> [WORK TASK]:
Please transcribe the data that follows without the pictures, keeping every word the same.

> [SUPPLIED ENTRIES]:

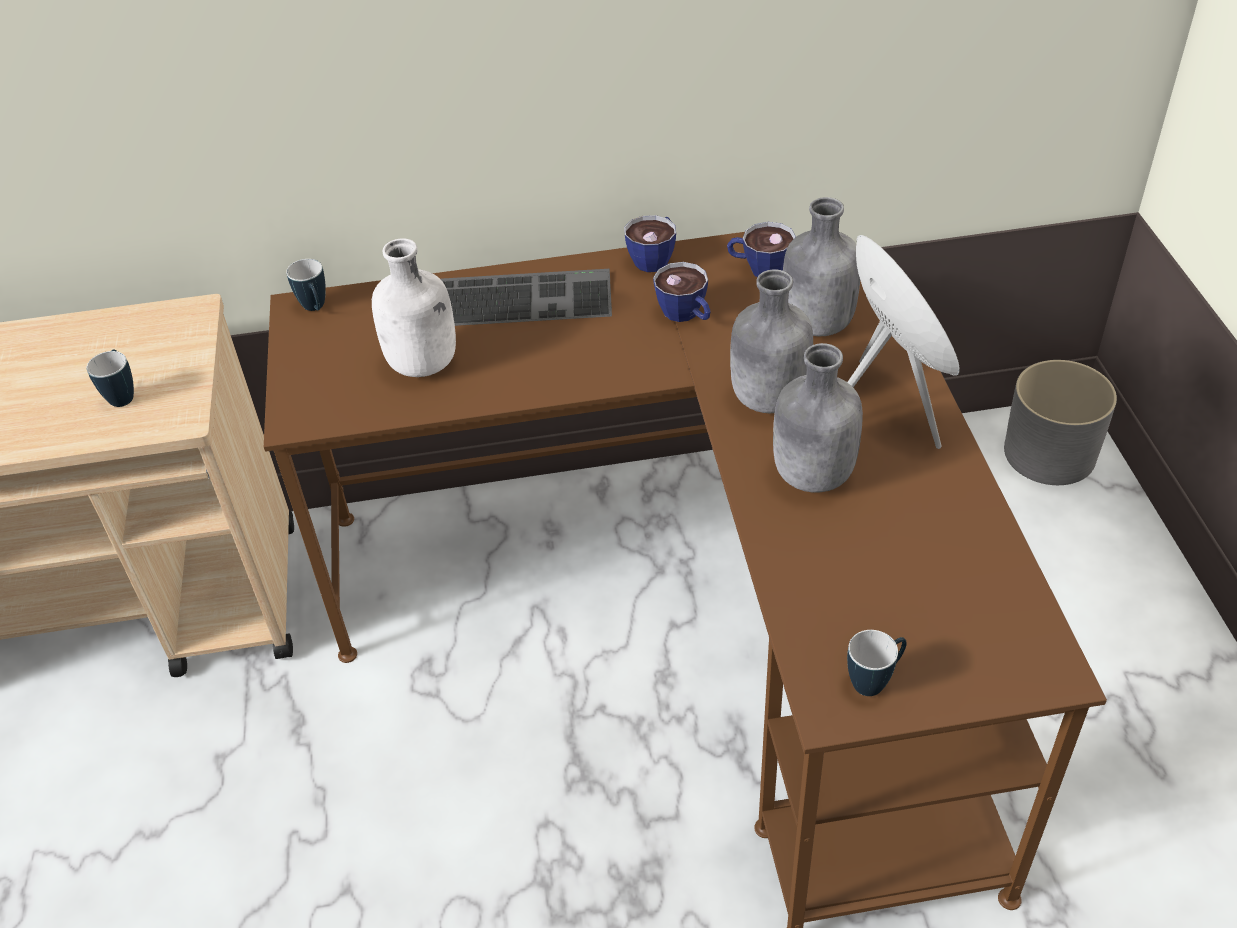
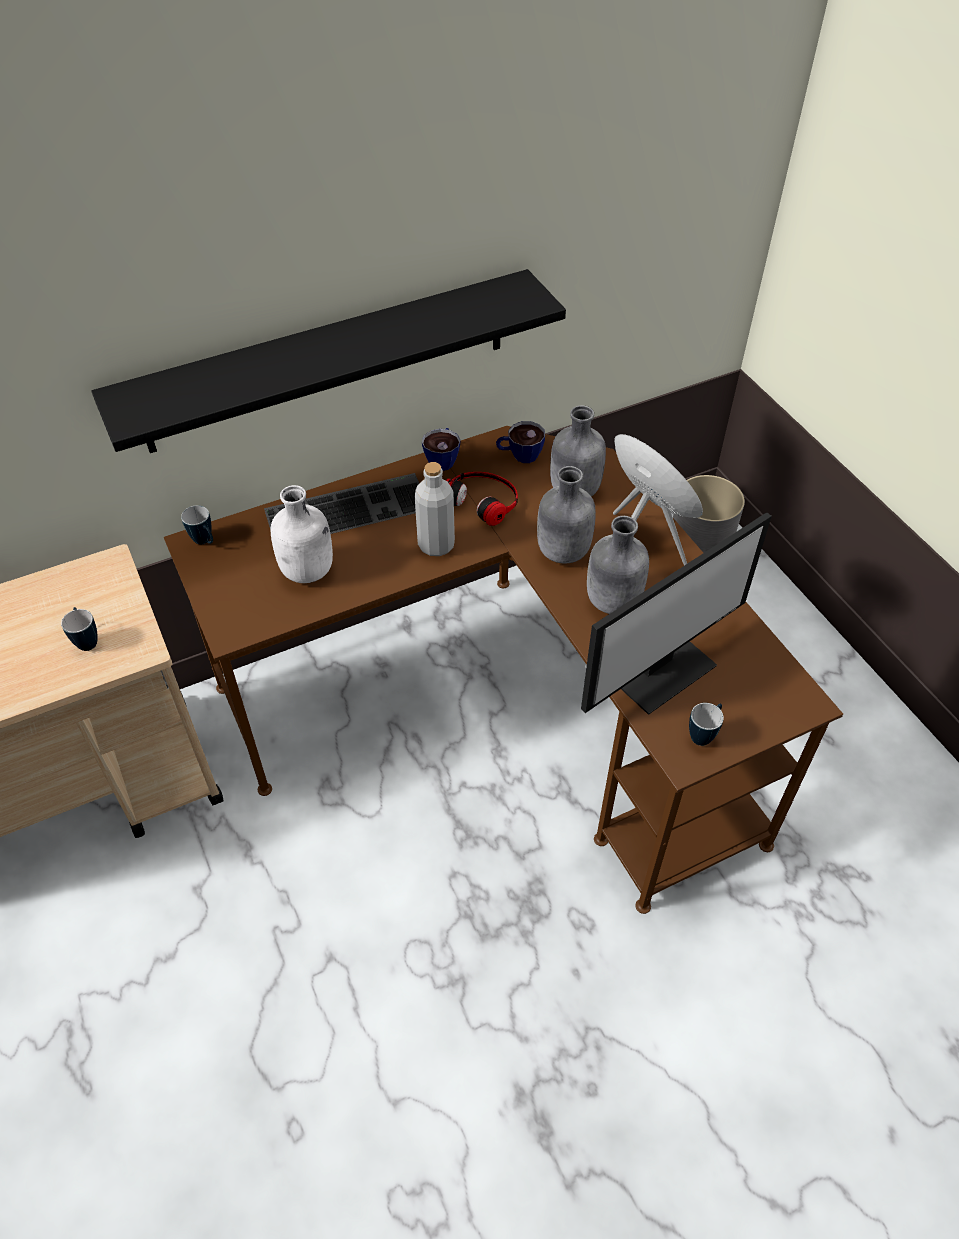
camera: 20 degrees left, 5 degrees up
cup [653,262,711,322] -> headphones [446,472,518,526]
none -> black shelf [91,269,566,453]
none -> grey bottle [415,462,455,556]
none -> monitor [581,512,772,715]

> [ANSWER TO THE EXERCISE]:
camera: 20 degrees left, 5 degrees up
cup [653,262,711,322] -> headphones [446,472,518,526]
none -> black shelf [91,269,566,453]
none -> grey bottle [415,462,455,556]
none -> monitor [581,512,772,715]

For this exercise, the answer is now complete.